Work item: Where the records below have a line with "directory", that line is to be copied.

Extracted material:
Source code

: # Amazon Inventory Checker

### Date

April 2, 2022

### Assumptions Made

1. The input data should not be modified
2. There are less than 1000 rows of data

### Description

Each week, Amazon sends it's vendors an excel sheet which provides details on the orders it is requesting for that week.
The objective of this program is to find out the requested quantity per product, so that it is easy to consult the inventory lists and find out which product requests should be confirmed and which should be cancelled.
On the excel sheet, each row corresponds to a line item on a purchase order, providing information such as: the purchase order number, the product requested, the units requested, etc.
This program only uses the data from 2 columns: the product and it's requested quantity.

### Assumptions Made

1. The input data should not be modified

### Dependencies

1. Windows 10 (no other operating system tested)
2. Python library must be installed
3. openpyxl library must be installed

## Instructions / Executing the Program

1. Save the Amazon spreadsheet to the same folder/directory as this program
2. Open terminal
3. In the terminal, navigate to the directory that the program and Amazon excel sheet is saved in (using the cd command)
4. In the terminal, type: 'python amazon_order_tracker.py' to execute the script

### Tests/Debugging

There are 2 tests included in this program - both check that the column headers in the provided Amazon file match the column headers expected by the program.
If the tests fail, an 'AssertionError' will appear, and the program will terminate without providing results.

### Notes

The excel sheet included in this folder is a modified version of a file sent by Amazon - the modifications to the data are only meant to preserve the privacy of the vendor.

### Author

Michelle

--

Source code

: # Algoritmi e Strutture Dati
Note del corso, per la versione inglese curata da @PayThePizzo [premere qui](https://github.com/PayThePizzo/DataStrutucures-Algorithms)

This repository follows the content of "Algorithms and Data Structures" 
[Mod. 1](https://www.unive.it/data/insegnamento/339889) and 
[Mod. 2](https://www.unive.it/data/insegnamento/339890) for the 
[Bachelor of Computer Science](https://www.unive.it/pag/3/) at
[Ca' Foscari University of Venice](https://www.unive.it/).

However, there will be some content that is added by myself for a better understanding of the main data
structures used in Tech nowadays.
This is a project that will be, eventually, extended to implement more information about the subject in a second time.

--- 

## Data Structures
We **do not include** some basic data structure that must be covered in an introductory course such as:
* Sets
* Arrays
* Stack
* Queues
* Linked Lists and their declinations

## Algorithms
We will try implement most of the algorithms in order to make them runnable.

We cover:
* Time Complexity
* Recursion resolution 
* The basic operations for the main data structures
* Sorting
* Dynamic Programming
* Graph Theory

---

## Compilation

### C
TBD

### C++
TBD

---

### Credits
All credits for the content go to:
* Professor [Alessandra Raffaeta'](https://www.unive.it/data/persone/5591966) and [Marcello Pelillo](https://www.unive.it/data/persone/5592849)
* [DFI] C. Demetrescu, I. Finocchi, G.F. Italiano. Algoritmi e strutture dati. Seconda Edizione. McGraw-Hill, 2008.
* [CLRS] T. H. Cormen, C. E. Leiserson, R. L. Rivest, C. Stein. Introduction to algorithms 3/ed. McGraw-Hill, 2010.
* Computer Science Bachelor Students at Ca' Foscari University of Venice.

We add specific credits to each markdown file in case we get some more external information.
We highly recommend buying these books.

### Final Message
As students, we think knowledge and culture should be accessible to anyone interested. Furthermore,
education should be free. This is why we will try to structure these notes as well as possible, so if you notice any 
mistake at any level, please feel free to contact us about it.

* * *

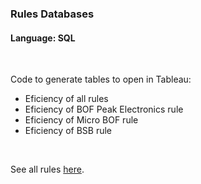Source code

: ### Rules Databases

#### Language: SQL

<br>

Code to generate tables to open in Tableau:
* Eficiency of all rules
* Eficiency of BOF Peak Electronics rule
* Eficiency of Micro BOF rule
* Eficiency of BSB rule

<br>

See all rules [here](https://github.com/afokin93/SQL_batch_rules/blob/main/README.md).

Solution:
1. Save the Amazon spreadsheet to the same folder/directory as this program
3. In the terminal, navigate to the directory that the program and Amazon excel sheet is saved in (using the cd command)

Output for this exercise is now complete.